It’s Happening As Fast As It Can:: Author: Harv
May 23rd, 2008It’s in the news daily now, oil (and gasoline) prices are hitting new highs and the whole world is concerned about it. Here in LaLa Land (Los Angeles) naysayers are lamenting that the City is dragging their feet about installing bike infrastructure and car drivers just won’t change their habits to seek alternate transportation. This may be true regarding the lack of infrastructure, but we are pressing on regardless. It is not true that the general public will not seek alternate transportation. It is happening as fast as it can.
Local Bike Shops that have hitherto catered to the spandex set who want the latest expensive carbon fiber 30 speed wonderbikes are ill prepared for the bicycle commuter revolution. Manufacturers are beginning to see the light, but it takes time for the supply pipeline to fill. New offerings include fully-equipped commuter bikes. Some made of steel, some single speed, but all simpler in design and meant for urban streets.
CLICK ON IMAGES TO ENLARGE
Slick tyres, chopped bars and a luggage rack make this Raleigh a Commuter
Here at the Bike Oven, we can barely keep up. The demand for bikes and repairs is overwhelming. People are digging up those ten-speeds and bringing them in for refurbishing (sometimes a daunting task) or conversion. But more often they want ready to ride bikes (we call them RTRs at the Oven). As fast as we can twirl the wrenches, we take the Sow’s Ear donated bikes and turn them into Silk Purses. The most popular and sought after bikes are the single speed road bike and urban commuter conversions. As a training exercise and during slow moments (rare!) we take suspensionless mountain bikes and convert them using parts that have been stripped from the hopeless cases that have been donated.
Once a mountain bike, this Schwinn Mirada now is a single speed road bike
We sell these bikes to raise cash to pay the rent. Usually just hours after an ad is placed on Craig’s List, our converted bike is sold. Typically, people walk in the door and announce that they want a bike to ride to work. Usually they go for something simple - a single speed or a slick-tyred, chopped bar mountain bike.

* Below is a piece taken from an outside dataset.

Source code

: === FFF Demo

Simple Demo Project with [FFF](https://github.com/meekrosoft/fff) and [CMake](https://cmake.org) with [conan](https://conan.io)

They come in as couples wanting two bikes. As families with small children, as students, as urban hipsters, most in their twenties or thirties. For this demographic, the move away from car dependency is already happening.
Another mountain to commuter coversion, this one a Diamondback
We can advocate all we want and we will continue to do it. We can lean on our various Departments of Transportation, our Metro Authorities, our City Council, our Planning Committees, and our Traffic Commissions. It would be nice to get some positive response from these groups, but we are getting there anyway with and without their help. When confronted with a compelling problem, people will react with what seems to be the best solution for them. There are miles of paved streets in Los Angeles, many off of the main arteries that serve the crush of car traffic. It doesn’t take long to figure it all out. As word spreads about what kind of bike to ride, where to get it and where to ride it, our urban commuter numbers will increase and we will be accepted by the motoring public. It’s already happening, and this is just the beginning.